§ Text block:

--- START ---

REPORT OF FOREIGN PRIVATE ISSUER PURSUANT TO RULE 13a-16 OR 15d-16 UNDER THE SECURITIES EXCHANGE ACT OF 1934

For the month of January 2018

B COMMUNICATIONS LTD. (Name of Registrant)

2 Dov Friedman Street, Ramat Gan 5250301, Israel (Address of Principal Executive Office)

Indicate by check mark whether the registrant files or will file annual reports under cover of Form 20-F or Form 40-F.

Form 20-FForm 40-F

Indicate by check mark if the registrant is submitting the Form 6-K in paper as permitted by Regulation S-T Rule 101(b)(1):

Indicate by check mark if the registrant is submitting the Form 6-K in paper as permitted by Regulation S-T Rule 101(b)(7):

Indicate by check mark whether by furnishing the information contained in this Form, the registrant is also thereby furnishing the information to the Commission pursuant to Rule 12g3-2(b) under the Securities Exchange Act of 1934.

--- END ---

§ Instruction A: Transcribe everything in the filing cover from "B COMMUNICATIONS LTD." down to "Act of 1934.".
The filing cover and the records have no connection to each other.

§ Data shown:
--- START ---

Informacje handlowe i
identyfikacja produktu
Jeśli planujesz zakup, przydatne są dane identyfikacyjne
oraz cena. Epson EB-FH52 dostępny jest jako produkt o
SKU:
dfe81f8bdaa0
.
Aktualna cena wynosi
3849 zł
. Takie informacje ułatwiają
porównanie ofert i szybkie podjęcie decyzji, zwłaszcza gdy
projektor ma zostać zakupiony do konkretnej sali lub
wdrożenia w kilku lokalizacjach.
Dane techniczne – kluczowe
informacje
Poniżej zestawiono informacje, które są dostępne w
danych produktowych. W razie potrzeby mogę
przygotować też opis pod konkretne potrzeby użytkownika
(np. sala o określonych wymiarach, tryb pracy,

--- END ---

§ Instruction B: Restate word for word everything in the records from the very start down to the line that contains "Takie informacje ułatwiają", including that line.

§ Expected output A:
B COMMUNICATIONS LTD. (Name of Registrant)

2 Dov Friedman Street, Ramat Gan 5250301, Israel (Address of Principal Executive Office)

Indicate by check mark whether the registrant files or will file annual reports under cover of Form 20-F or Form 40-F.

Form 20-FForm 40-F

Indicate by check mark if the registrant is submitting the Form 6-K in paper as permitted by Regulation S-T Rule 101(b)(1):

Indicate by check mark if the registrant is submitting the Form 6-K in paper as permitted by Regulation S-T Rule 101(b)(7):

Indicate by check mark whether by furnishing the information contained in this Form, the registrant is also thereby furnishing the information to the Commission pursuant to Rule 12g3-2(b) under the Securities Exchange Act of 1934.

§ Expected output B:
Informacje handlowe i
identyfikacja produktu
Jeśli planujesz zakup, przydatne są dane identyfikacyjne
oraz cena. Epson EB-FH52 dostępny jest jako produkt o
SKU:
dfe81f8bdaa0
.
Aktualna cena wynosi
3849 zł
. Takie informacje ułatwiają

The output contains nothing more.